┌─ Estratto del documento

Detenuto recidivo aggredisce gli agenti al Carcere di Gazzi
Durante la mattinata del 25 luglio, all’interno della Casa circondariale di Gazzi di Messina, un detenuto già recidivo ha aggredito due operatori della Polizia penitenziaria. L’episodio è stato segnalato da Francesco Fucile, segretario generale della Funzione pubblica della Cgil, che ha definito l’accaduto «gravissimo». Secondo la ricostruzione fornita dal sindacato, l’uomo ha sferrato un violento attacco all’assistente capo coordinatore e successivamente a un ispettore, colpendoli con calci e pugni.

└─
┌─ Dati forniti

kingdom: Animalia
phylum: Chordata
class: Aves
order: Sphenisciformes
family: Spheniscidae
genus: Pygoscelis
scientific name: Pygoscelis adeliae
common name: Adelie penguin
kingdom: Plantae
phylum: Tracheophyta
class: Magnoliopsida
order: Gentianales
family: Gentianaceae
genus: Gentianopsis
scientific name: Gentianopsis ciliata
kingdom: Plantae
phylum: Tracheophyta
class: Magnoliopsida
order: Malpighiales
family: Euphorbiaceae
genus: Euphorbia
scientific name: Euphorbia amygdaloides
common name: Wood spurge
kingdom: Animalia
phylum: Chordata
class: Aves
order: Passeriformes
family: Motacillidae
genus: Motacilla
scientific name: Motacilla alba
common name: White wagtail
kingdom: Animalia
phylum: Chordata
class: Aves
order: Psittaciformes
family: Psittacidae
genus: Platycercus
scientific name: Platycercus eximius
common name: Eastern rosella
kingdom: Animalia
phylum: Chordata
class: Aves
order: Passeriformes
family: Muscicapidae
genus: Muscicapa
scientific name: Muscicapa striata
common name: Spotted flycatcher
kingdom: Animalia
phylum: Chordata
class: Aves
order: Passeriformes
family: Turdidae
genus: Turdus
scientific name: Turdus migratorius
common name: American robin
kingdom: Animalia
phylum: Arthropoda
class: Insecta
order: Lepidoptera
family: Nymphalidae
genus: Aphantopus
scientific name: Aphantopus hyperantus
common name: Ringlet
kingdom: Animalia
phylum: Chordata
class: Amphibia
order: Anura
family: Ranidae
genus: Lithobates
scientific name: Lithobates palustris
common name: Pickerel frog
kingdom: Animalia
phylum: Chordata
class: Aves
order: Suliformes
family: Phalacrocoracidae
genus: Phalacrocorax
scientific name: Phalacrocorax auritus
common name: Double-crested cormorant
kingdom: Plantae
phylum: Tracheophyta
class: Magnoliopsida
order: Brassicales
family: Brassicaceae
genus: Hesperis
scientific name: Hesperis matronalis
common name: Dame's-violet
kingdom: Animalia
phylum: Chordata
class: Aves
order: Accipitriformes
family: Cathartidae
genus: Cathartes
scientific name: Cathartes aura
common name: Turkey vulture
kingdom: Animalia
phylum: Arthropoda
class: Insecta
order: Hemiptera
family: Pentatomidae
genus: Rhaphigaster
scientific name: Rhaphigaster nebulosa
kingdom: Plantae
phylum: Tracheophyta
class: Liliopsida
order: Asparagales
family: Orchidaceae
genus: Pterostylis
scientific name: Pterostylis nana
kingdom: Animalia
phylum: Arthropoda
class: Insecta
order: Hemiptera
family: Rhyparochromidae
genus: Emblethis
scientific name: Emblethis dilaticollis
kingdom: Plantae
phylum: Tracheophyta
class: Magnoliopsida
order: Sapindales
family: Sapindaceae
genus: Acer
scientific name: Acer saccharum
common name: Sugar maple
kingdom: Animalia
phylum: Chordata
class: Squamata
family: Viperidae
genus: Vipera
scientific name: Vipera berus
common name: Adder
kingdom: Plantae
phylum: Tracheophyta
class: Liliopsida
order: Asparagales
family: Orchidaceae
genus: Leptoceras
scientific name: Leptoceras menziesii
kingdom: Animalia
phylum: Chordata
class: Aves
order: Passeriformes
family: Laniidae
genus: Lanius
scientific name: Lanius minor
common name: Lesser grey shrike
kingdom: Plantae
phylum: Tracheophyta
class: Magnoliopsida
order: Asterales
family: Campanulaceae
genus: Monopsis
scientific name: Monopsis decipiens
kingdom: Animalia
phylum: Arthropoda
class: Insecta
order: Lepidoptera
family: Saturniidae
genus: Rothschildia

└─

Domande sul testo:
1. Rispondi alle domande sull'articolo sull'aggressione nel carcere di Gazzi.
(a) In quale momento è avvenuta l'aggressione?
(b) Chi ha segnalato l'episodio?
(c) In che modo il detenuto ha colpito i due agenti?
2. Trascrivi il passo dell'articolo sull'aggressione nel carcere di Gazzi che comincia con «Detenuto recidivo aggredisce» e prosegue fino a «calci e pugni.».
I dati non servono per svolgere gli esercizi.

Soluzioni per esercizio:
1.
(a) Durante la mattinata del 25 luglio.
(b) Francesco Fucile, segretario generale della Funzione pubblica della Cgil.
(c) Con calci e pugni.

2.
Detenuto recidivo aggredisce gli agenti al Carcere di Gazzi
Durante la mattinata del 25 luglio, all’interno della Casa circondariale di Gazzi di Messina, un detenuto già recidivo ha aggredito due operatori della Polizia penitenziaria. L’episodio è stato segnalato da Francesco Fucile, segretario generale della Funzione pubblica della Cgil, che ha definito l’accaduto «gravissimo». Secondo la ricostruzione fornita dal sindacato, l’uomo ha sferrato un violento attacco all’assistente capo coordinatore e successivamente a un ispettore, colpendoli con calci e pugni.